To offer deliverance to an unclean and untouchable demoniac, Jesus had to “break with the community,” Moore said.

“Community is an important aspect of what it means to be human, and an important aspect of what it is God has put together in the church,” he said. “Community on its own, though, ultimately breaks down.”

Baptists’ emphasis on the “personal calling by name” as part of the gospel invitation helps create a healthier community, Moore observed. He lamented the loss of public altar calls.

“There was something about the altar call that spoke to every person in the congregation, even if no one responded, that said: ‘Remember you are a sinner. Remember that you—not just we, but you—are redeemed. And remember that all of your neighbors—no matter how hostile you believe them to be, no matter how far gone you believe them to be—could, in an instant, be your brother and sister in Christ. You do not give up on them,’” he said.

“It was a way of merging the individual and the community together.”

Religious liberty respects personhood

Baptists’ historic emphasis on religious liberty for all grows out of a healthy respect for individual personhood and the voluntary response of each person to the gospel, he observed.

“Religious liberty is not simply an ancillary and self-protecting idea for Baptists,” Moore said. “Religious liberty comes out of that emphasis upon the personal—upon the word Jesus has given to us, ‘You must be born again.’”

The gospel depends on an individual response to God’s call, and Christian identity is not dependent on national identity, he noted.

“The gospel cannot be applied to people like a state-issued driver’s license,” Moore said. “The state cannot regenerate a person. The state cannot make a person a Christian. The state can only make a person a pretend Christian.”

He pointed to the threat of Christian nationalism in a variety of contexts, including Vladimir Putin’s use of the Russian Orthodox Church, as well as Christian nationalist movements emerging throughout Europe and in the United States.

Christian nationalism is “not Christian orthodoxy taken to an extreme,” he asserted. “It’s instead what Christians at one time would have called ‘modernism.’ It is the idea that one can make a Christian simply by changing external circumstances, rather than having that person approach God through the mediation of the shed blood of Jesus Christ.”

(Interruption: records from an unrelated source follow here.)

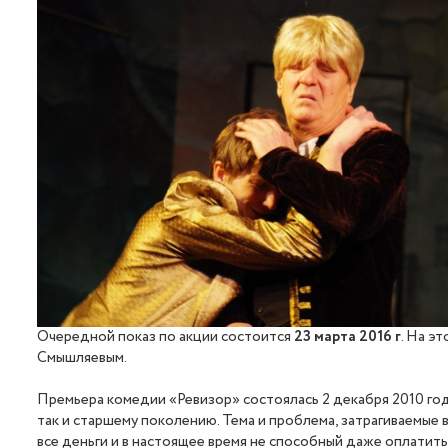
Очередной показ по акции состоится
23 марта 2016 г
.
На эт
Смышляевым.
Премьера комедии «Ревизор» состоялась 2 декабря 2010 год
так и старшему поколению. Тема и проблема, затрагиваемые 
все деньги и в настоящее время не способный даже оплатить 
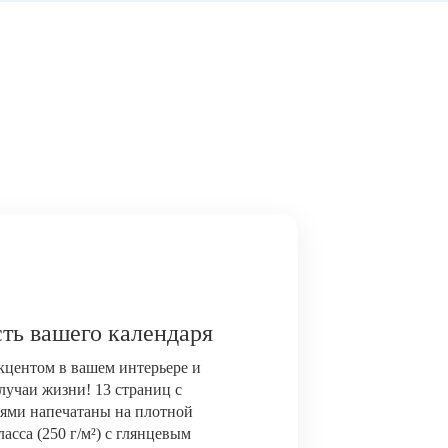
ть вашего календаря
акцентом в вашем интерьере и
лучаи жизни! 13 страниц с
ями напечатаны на плотной
сса (250 г/м²) с глянцевым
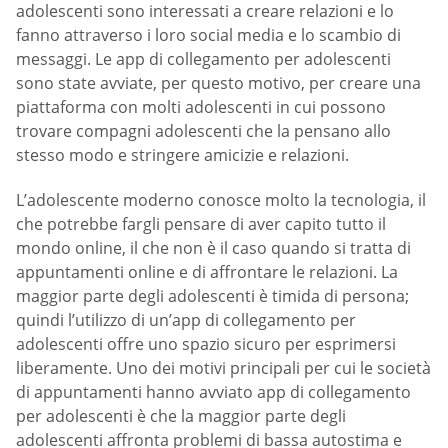
adolescenti sono interessati a creare relazioni e lo
fanno attraverso i loro social media e lo scambio di
messaggi. Le app di collegamento per adolescenti
sono state avviate, per questo motivo, per creare una
piattaforma con molti adolescenti in cui possono
trovare compagni adolescenti che la pensano allo
stesso modo e stringere amicizie e relazioni.
L’adolescente moderno conosce molto la tecnologia, il
che potrebbe fargli pensare di aver capito tutto il
mondo online, il che non è il caso quando si tratta di
appuntamenti online e di affrontare le relazioni. La
maggior parte degli adolescenti è timida di persona;
quindi l’utilizzo di un’app di collegamento per
adolescenti offre uno spazio sicuro per esprimersi
liberamente. Uno dei motivi principali per cui le società
di appuntamenti hanno avviato app di collegamento
per adolescenti è che la maggior parte degli
adolescenti affronta problemi di bassa autostima e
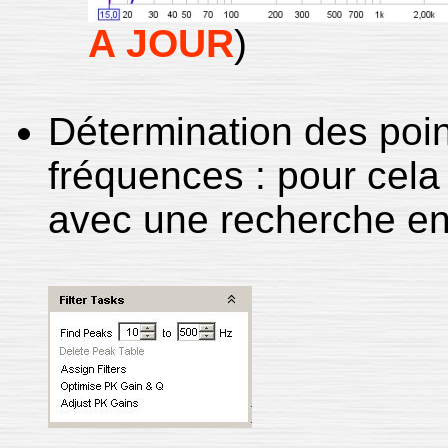
A JOUR
)
Détermination des poi
fréquences : pour cela
avec une recherche en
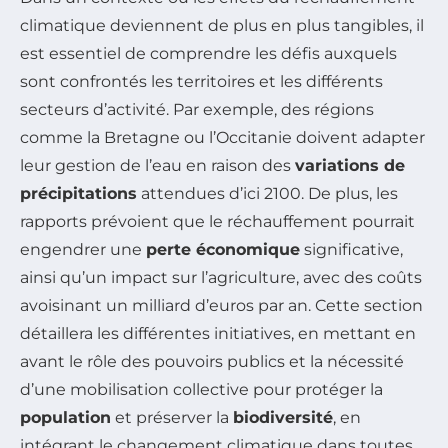
climatique deviennent de plus en plus tangibles, il
est essentiel de comprendre les défis auxquels
sont confrontés les territoires et les différents
secteurs d’activité. Par exemple, des régions
comme la Bretagne ou l’Occitanie doivent adapter
leur gestion de l’eau en raison des
variations de
précipitations
attendues d’ici 2100. De plus, les
rapports prévoient que le réchauffement pourrait
engendrer une
perte économique
significative,
ainsi qu’un impact sur l’agriculture, avec des coûts
avoisinant un milliard d’euros par an. Cette section
détaillera les différentes initiatives, en mettant en
avant le rôle des pouvoirs publics et la nécessité
d’une mobilisation collective pour protéger la
population
et préserver la
biodiversité
, en
intégrant le changement climatique dans toutes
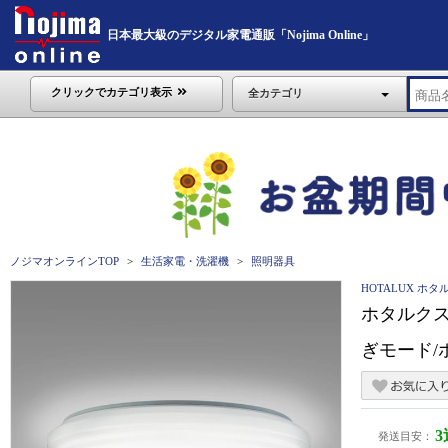
日本最大級のデジタル家電通販「Nojima Online」
クリックでカテゴリ表示
全カテゴリ
ノジマオンラインTOP
生活家電・洗濯機
照明器具
HOTALUX ホタ
ホタルクス 
ぎモード/ホ
発送目安：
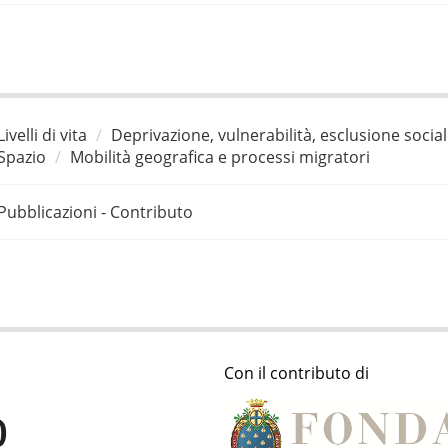
Livelli di vita
Deprivazione, vulnerabilità, esclusione socia
Spazio
Mobilità geografica e processi migratori
Pubblicazioni - Contributo
Con il contributo di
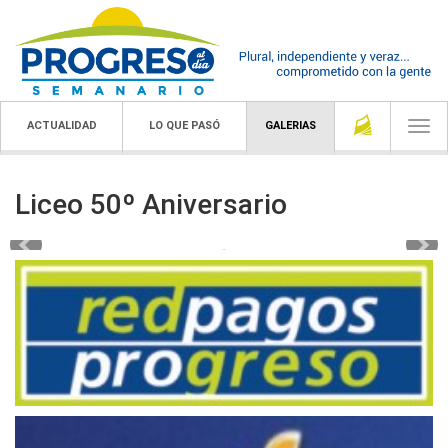
ACTUALIDAD
LO QUE PASÓ
GALERIAS
Togg
navi
Liceo 50º Aniversario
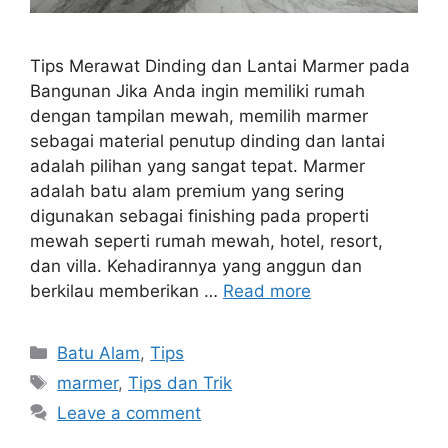
Tips Merawat Dinding dan Lantai Marmer pada
Bangunan Jika Anda ingin memiliki rumah
dengan tampilan mewah, memilih marmer
sebagai material penutup dinding dan lantai
adalah pilihan yang sangat tepat. Marmer
adalah batu alam premium yang sering
digunakan sebagai finishing pada properti
mewah seperti rumah mewah, hotel, resort,
dan villa. Kehadirannya yang anggun dan
berkilau memberikan …
Read more
Categories
Batu Alam
,
Tips
Tags
marmer
,
Tips dan Trik
Leave a comment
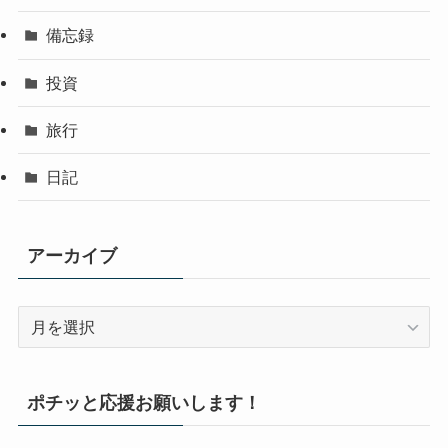
備忘録
投資
旅行
日記
アーカイブ
ア
ー
カ
イ
ポチッと応援お願いします！
ブ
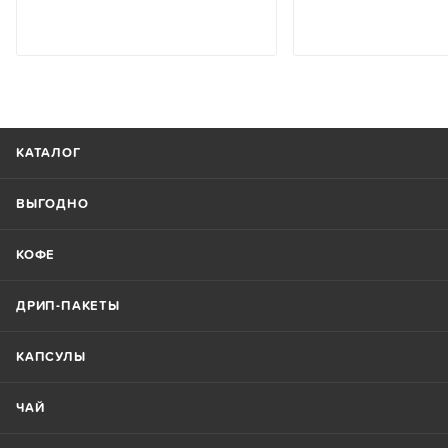
КАТАЛОГ
ВЫГОДНО
КОФЕ
ДРИП-ПАКЕТЫ
КАПСУЛЫ
ЧАЙ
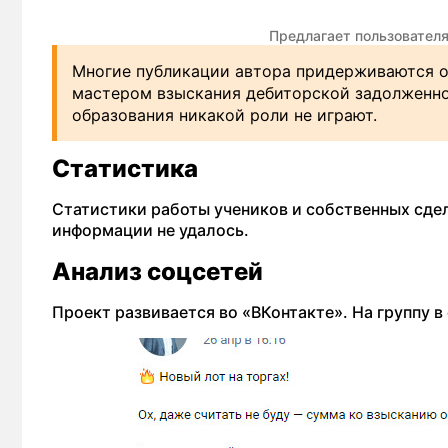
Предлагает пользовател
Многие публикации автора придерживаются о
мастером взыскания дебиторской задолженно
образования никакой роли не играют.
Статистика
Статистики работы учеников и собственных сде
информации не удалось.
Анализ соцсетей
Проект развивается во «ВКонтакте». На группу в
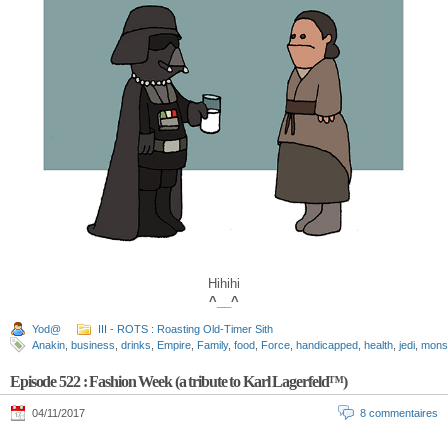
Hihihi
^__^
Yod@
III - ROTS : Roasting Old-Timer Sith
Anakin
,
business
,
drinks
,
Empire
,
Family
,
food
,
Force
,
handicapped
,
health
,
jedi
,
mons
Episode 522 : Fashion Week (a tribute to Karl Lagerfeld™)
04/11/2017
8 commentaires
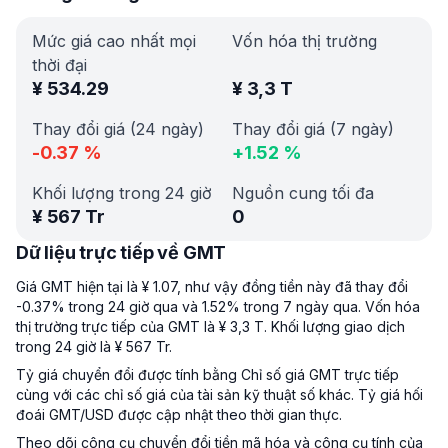
Mức giá cao nhất mọi
Vốn hóa thị trường
thời đại
¥
534.29
¥
3,3 T
Thay đổi giá (24 ngày)
Thay đổi giá (7 ngày)
-0.37
%
+
1.52
%
Khối lượng trong 24 giờ
Nguồn cung tối đa
¥
567 Tr
0
Dữ liệu trực tiếp về GMT
Giá GMT hiện tại là ¥ 1.07, như vậy đồng tiền này đã thay đổi
-0.37% trong 24 giờ qua và 1.52% trong 7 ngày qua. Vốn hóa
thị trường trực tiếp của GMT là ¥ 3,3 T. Khối lượng giao dịch
trong 24 giờ là ¥ 567 Tr.
Tỷ giá chuyển đổi được tính bằng Chỉ số giá GMT trực tiếp
cùng với các chỉ số giá của tài sản kỹ thuật số khác. Tỷ giá hối
đoái GMT/USD được cập nhật theo thời gian thực.
Theo dõi công cụ chuyển đổi tiền mã hóa và công cụ tính của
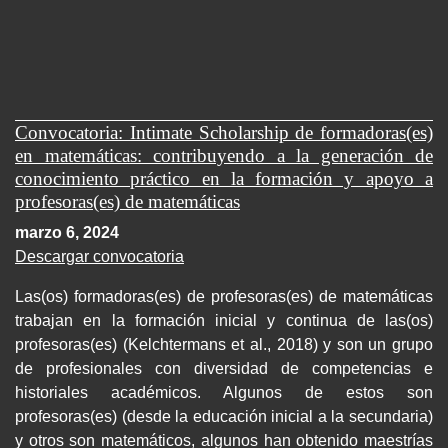
Convocatoria: Intimate Scholarship de formadoras(es)
en matemáticas: contribuyendo a la generación de
conocimiento práctico en la formación y apoyo a
profesoras(es) de matemáticas
marzo 6, 2024
Descargar convocatoria
Las(os) formadoras(es) de profesoras(es) de matemáticas
trabajan en la formación inicial y continua de las(os)
profesoras(es) (Kelchtermans et al., 2018) y son un grupo
de profesionales con diversidad de competencias e
historiales académicos. Algunos de estos son
profesoras(es) (desde la educación inicial a la secundaria)
y otros son matemáticos, algunos han obtenido maestrías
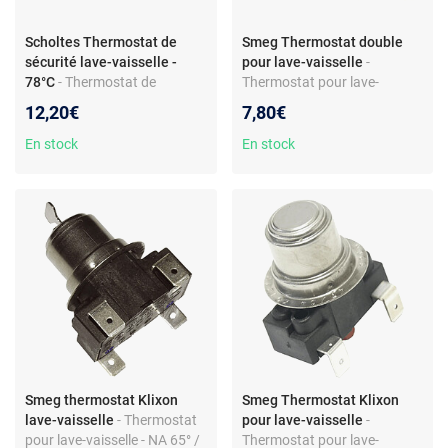
Scholtes Thermostat de
Smeg Thermostat double
sécurité lave-vaisselle -
pour lave-vaisselle
-
78°C
- Thermostat de
Thermostat pour lave-
sécurité pour lave-vaisselle -
vaisselle - Compatible Smeg
12,20€
7,80€
Contact ouvrant - Bornes 6,3
modèle V32B.1 - Référence
mm AMP - Ø 17 mm -
L312
En stock
En stock
Remplaçable par 90° -
Référence C00041086
Smeg thermostat Klixon
Smeg Thermostat Klixon
lave-vaisselle
- Thermostat
pour lave-vaisselle
-
pour lave-vaisselle - NA 65° /
Thermostat pour lave-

Authoritarian leaders “have realized that the best way to coopt the power of personal authority is to say, ‘If you don’t obey me, you’re disobeying God,’” Moore said.

“Once you have taken a Christian understanding of reality and hollow it out, you end up with something that can be tossed aside altogether.”

‘Community needs the personal’

At their best, Baptists understand the gospel comes “conscience-to-conscience” and demands a response at the personal level, he insisted.

“Community needs the personal. You cannot refuse to see the trees for the forest,” Moore said.

Real community—where every person is viewed as a valuable contributor who is given genuine responsibility—breaks down tribalism, he asserted.

Baptists have an important message “for a 21st century that is plagued by a sense of belonging to everyone and thus belonging to no one,” he said.

“The Baptist movement has a great deal to contribute if we can remember who we are,” Moore said.